### Problem requirements
Retype all entries exactly, skipping pictures.

### Provided material
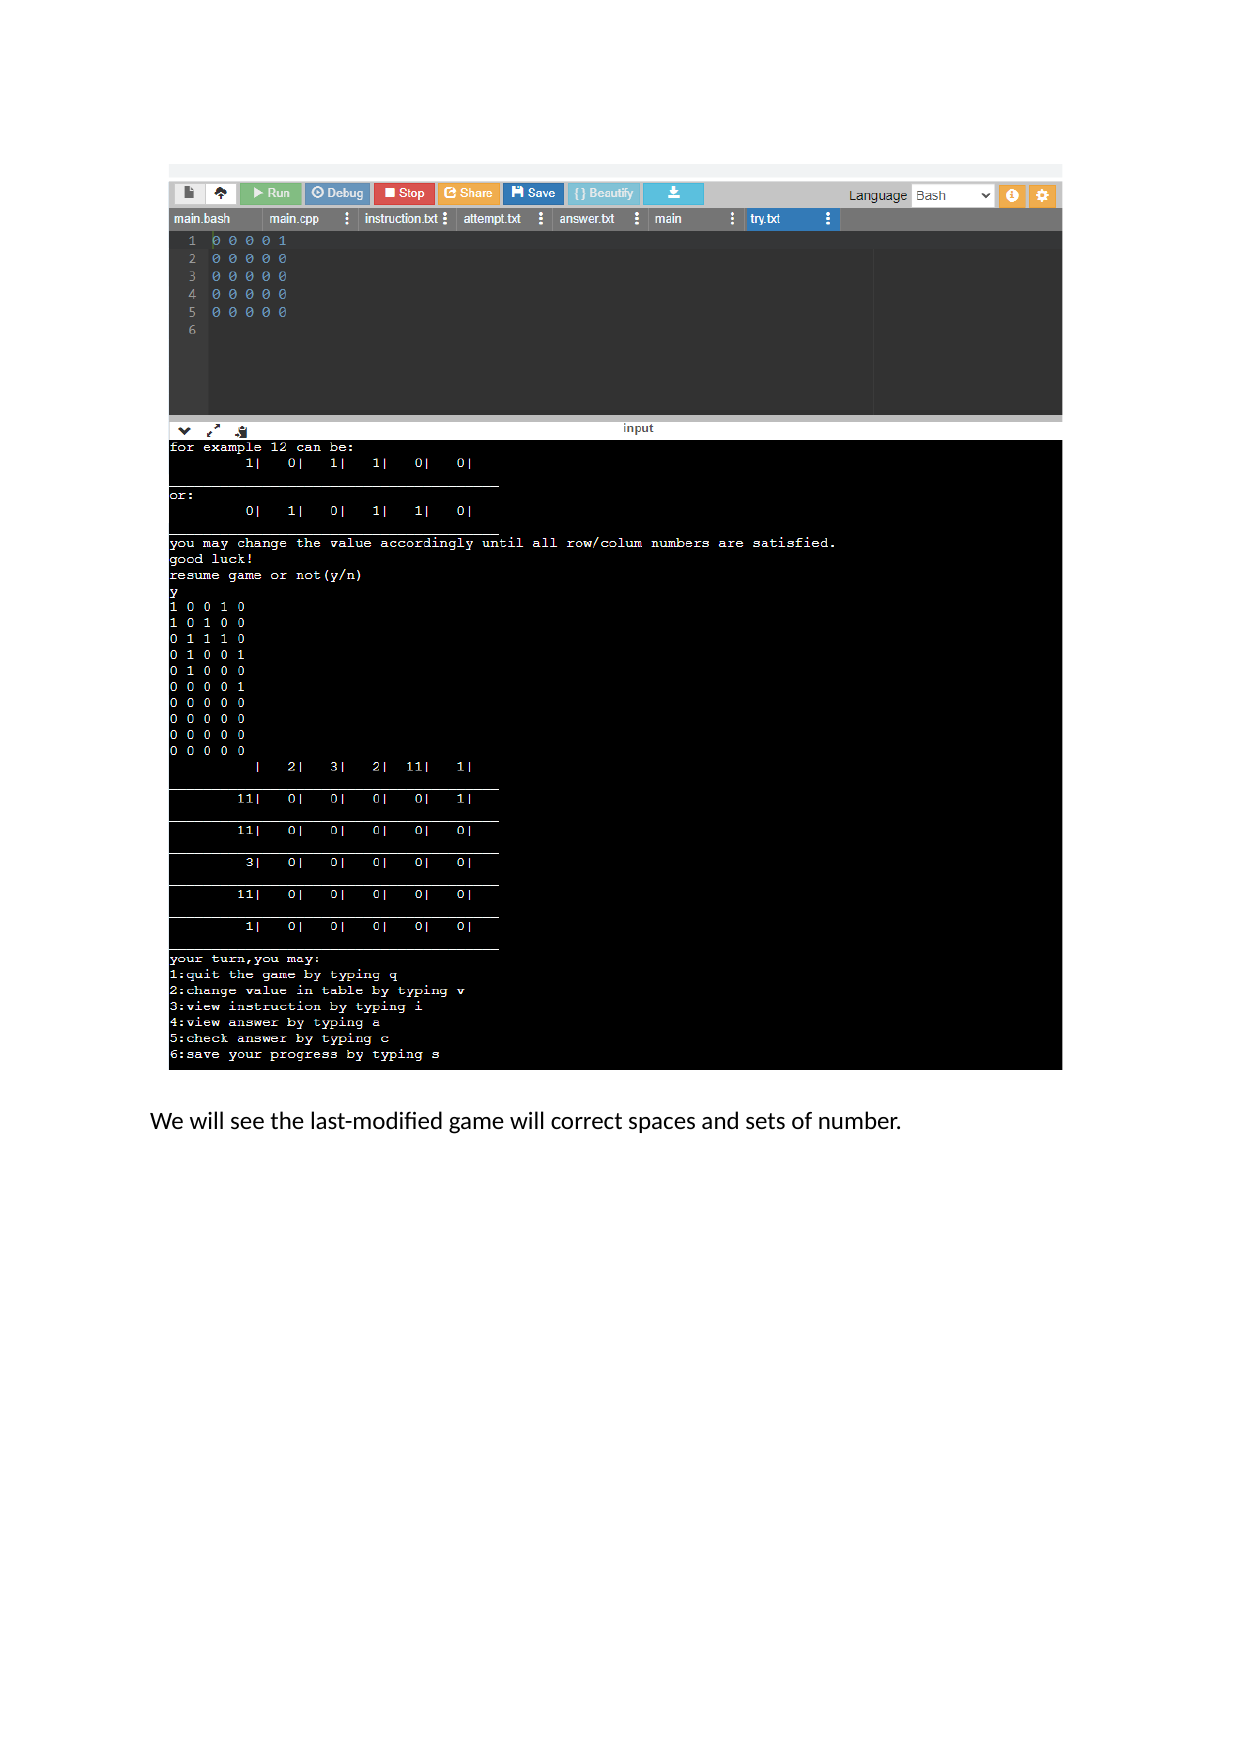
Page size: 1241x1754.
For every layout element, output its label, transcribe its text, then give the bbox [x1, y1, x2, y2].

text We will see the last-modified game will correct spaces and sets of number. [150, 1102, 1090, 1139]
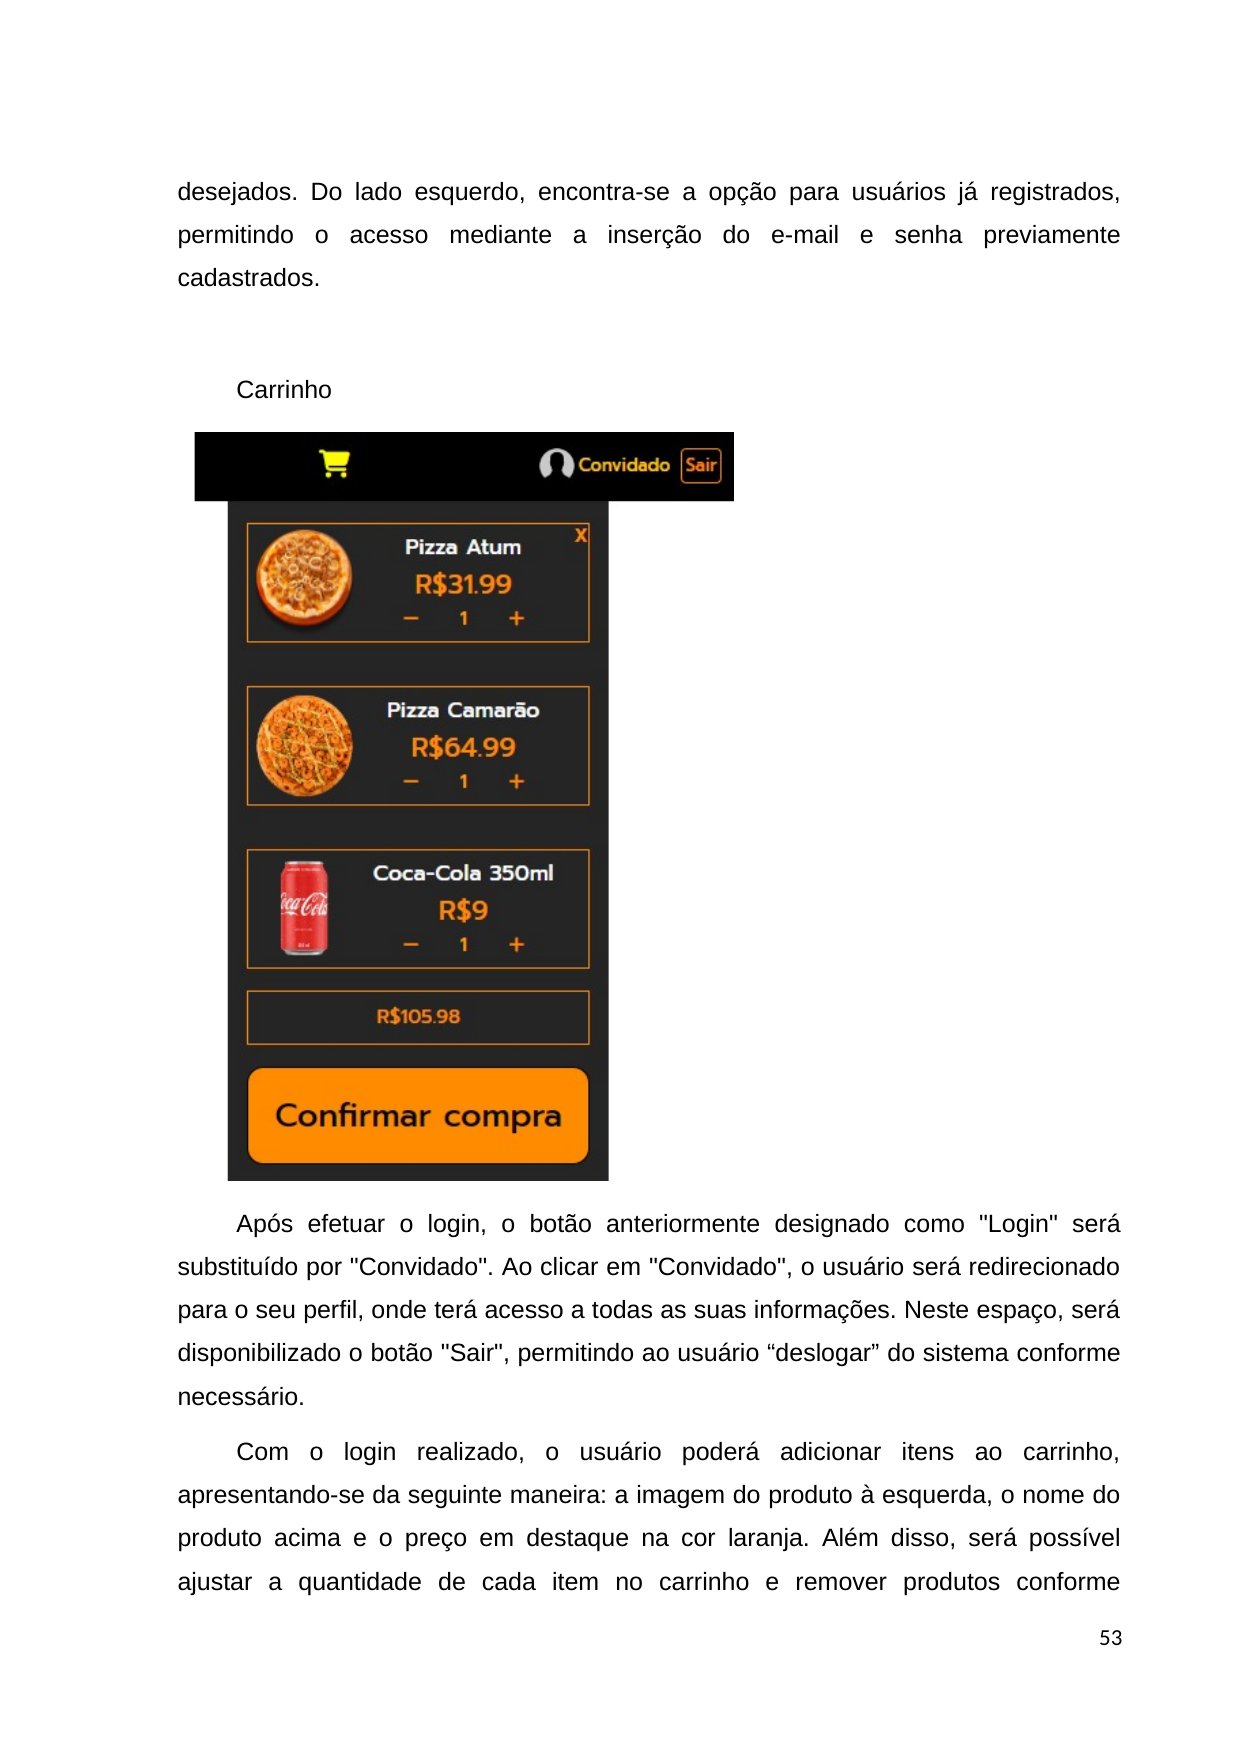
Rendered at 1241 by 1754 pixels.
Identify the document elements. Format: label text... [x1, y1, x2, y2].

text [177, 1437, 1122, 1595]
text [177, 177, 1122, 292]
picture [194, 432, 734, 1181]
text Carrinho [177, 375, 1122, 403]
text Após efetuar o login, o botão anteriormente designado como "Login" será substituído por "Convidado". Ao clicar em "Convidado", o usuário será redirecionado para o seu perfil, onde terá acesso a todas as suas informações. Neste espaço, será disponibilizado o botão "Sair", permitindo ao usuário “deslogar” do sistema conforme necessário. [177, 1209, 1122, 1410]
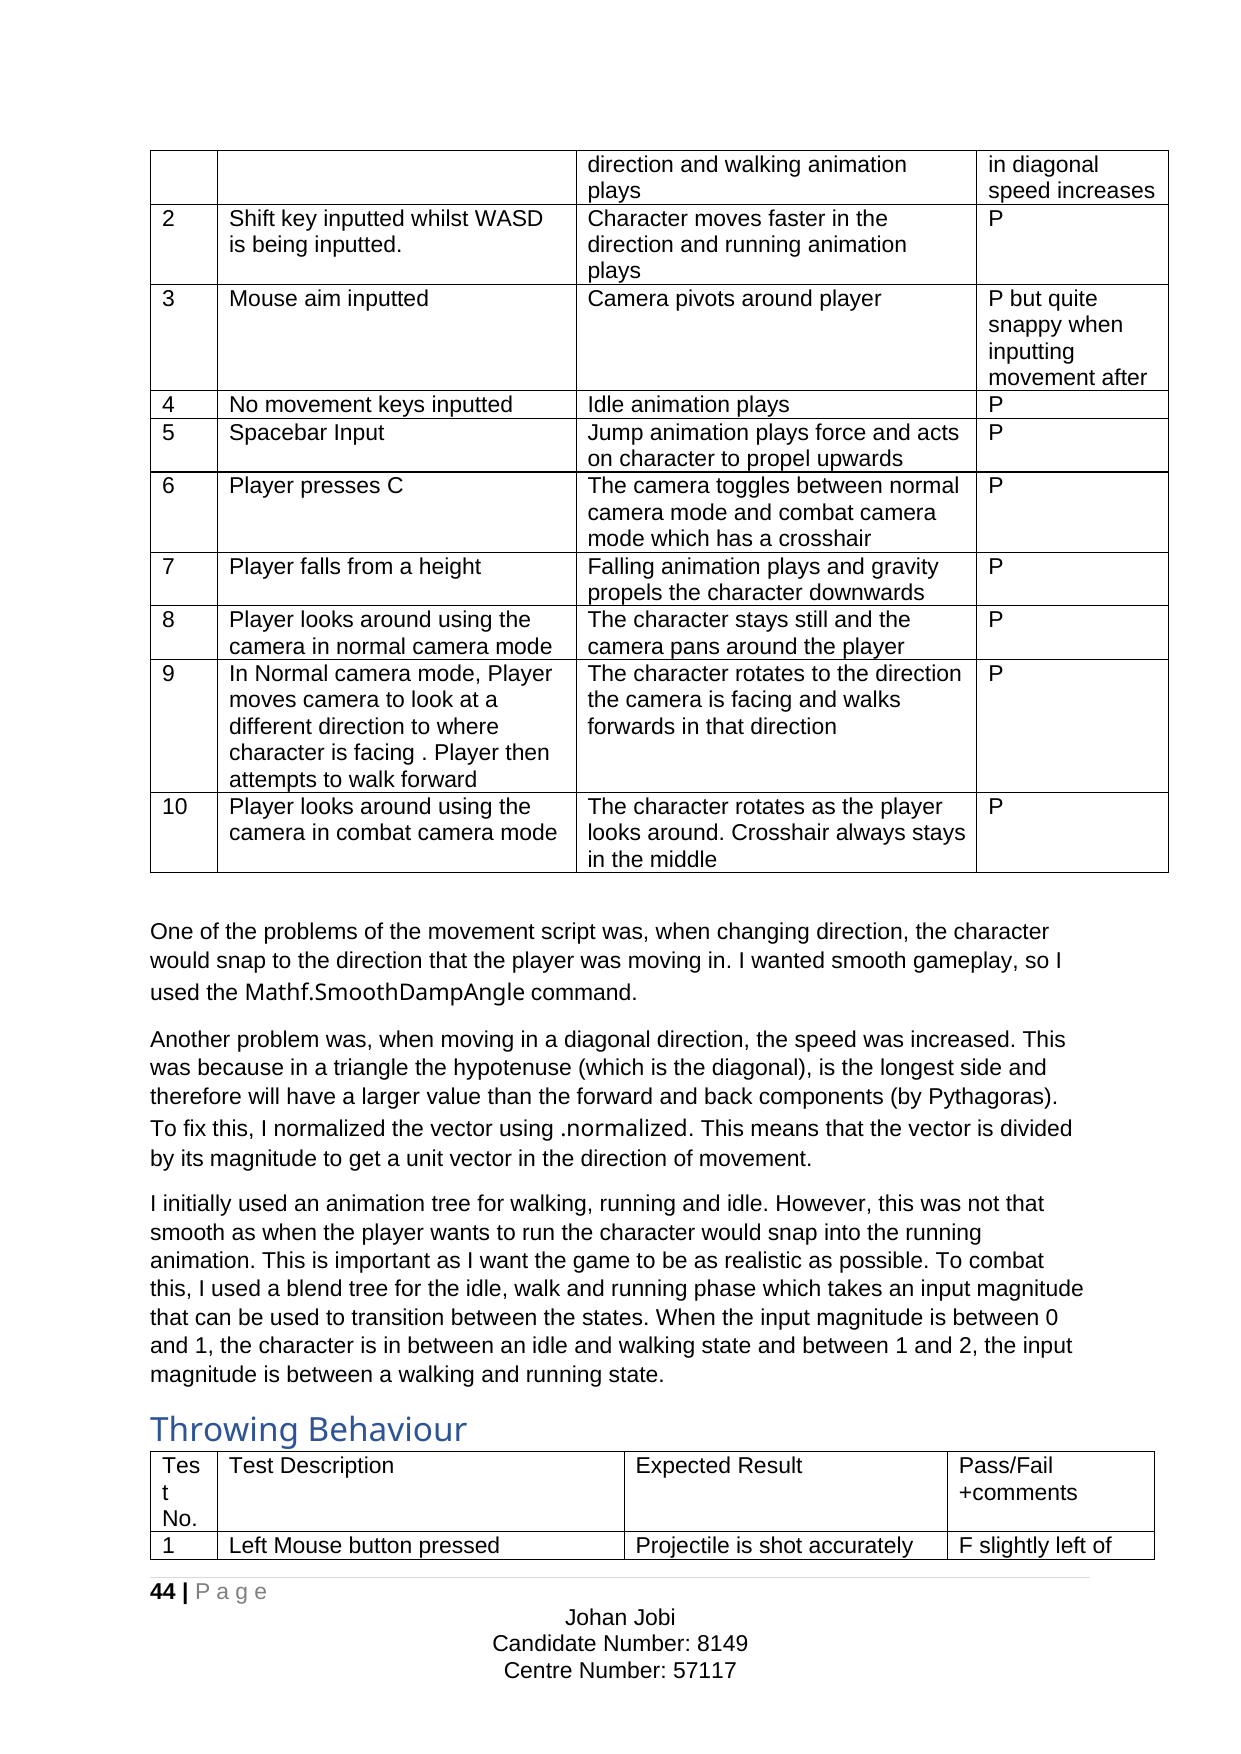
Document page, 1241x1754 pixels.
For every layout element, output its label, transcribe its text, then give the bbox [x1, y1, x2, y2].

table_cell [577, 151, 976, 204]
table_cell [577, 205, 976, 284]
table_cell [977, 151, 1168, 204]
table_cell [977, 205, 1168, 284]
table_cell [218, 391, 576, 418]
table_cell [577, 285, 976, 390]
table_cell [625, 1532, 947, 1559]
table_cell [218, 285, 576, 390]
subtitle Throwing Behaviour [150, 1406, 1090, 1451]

### Output of the exercise
Page size: 1241x1754.
For every layout element, output its label, transcribe its text, then give the bbox [x1, y1, x2, y2].

text We will see the last-modified game will correct spaces and sets of number. [150, 1102, 1090, 1139]
Rendered at 1241 by 1754 pixels.
Identify the document elements. Format: label text... [x1, y1, x2, y2].

text [177, 1437, 1122, 1595]
text [177, 177, 1122, 292]
picture [194, 432, 734, 1181]
text Carrinho [177, 375, 1122, 403]
text Após efetuar o login, o botão anteriormente designado como "Login" será substituído por "Convidado". Ao clicar em "Convidado", o usuário será redirecionado para o seu perfil, onde terá acesso a todas as suas informações. Neste espaço, será disponibilizado o botão "Sair", permitindo ao usuário “deslogar” do sistema conforme necessário. [177, 1209, 1122, 1410]
Document page, 1241x1754 pixels.
For every layout element, output its label, transcribe its text, then give the bbox [x1, y1, x2, y2].

table_cell [577, 151, 976, 204]
table_cell [577, 205, 976, 284]
table_cell [977, 151, 1168, 204]
table_cell [977, 205, 1168, 284]
table_cell [218, 391, 576, 418]
table_cell [577, 285, 976, 390]
table_cell [625, 1532, 947, 1559]
table_cell [218, 285, 576, 390]
subtitle Throwing Behaviour [150, 1406, 1090, 1451]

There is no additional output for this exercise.